───── Provided records

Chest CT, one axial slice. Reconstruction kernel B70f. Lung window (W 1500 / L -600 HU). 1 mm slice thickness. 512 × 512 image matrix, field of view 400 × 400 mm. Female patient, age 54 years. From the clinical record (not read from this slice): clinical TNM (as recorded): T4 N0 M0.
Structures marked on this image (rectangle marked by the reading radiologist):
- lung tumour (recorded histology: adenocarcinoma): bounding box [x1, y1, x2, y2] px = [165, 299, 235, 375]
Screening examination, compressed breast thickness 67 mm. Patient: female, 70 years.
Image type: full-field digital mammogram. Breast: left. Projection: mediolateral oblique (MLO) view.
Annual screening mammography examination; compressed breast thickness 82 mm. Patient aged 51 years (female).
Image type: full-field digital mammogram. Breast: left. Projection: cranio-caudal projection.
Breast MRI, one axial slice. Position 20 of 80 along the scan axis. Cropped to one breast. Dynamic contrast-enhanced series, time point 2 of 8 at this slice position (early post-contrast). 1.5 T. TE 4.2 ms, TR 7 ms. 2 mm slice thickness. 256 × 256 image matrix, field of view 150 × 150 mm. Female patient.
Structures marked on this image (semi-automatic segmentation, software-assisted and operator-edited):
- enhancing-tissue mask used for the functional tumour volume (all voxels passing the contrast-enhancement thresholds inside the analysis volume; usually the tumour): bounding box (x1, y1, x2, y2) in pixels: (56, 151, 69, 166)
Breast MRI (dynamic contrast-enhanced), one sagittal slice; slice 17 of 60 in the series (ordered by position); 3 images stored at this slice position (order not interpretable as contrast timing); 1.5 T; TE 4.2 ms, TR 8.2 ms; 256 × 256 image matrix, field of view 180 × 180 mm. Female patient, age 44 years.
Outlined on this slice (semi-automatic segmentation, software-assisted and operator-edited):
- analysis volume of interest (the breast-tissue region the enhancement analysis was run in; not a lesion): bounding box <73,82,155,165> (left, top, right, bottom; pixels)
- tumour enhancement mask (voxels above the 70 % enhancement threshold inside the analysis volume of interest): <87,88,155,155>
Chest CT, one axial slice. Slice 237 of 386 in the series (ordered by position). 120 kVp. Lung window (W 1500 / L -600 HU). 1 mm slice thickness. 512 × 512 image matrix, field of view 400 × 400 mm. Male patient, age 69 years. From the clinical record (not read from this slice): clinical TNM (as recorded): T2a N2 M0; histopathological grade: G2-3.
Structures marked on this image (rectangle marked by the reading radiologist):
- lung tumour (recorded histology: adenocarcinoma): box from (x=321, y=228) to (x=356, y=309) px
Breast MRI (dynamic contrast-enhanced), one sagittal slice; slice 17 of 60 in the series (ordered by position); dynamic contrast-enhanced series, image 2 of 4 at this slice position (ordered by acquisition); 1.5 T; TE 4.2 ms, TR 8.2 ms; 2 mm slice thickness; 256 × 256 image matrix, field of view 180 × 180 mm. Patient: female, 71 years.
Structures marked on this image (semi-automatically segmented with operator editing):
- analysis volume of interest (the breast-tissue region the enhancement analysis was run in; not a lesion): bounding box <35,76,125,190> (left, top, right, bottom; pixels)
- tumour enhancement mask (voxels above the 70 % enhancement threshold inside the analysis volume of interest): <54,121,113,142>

──────────

### About this task
This exercise asks for an exact repeat of the lines from the one holding "<35,76,125,190> (left, top, right, bottom; pixels)" through the end of the data above.

### Output below
- analysis volume of interest (the breast-tissue region the enhancement analysis was run in; not a lesion): bounding box <35,76,125,190> (left, top, right, bottom; pixels)
- tumour enhancement mask (voxels above the 70 % enhancement threshold inside the analysis volume of interest): <54,121,113,142>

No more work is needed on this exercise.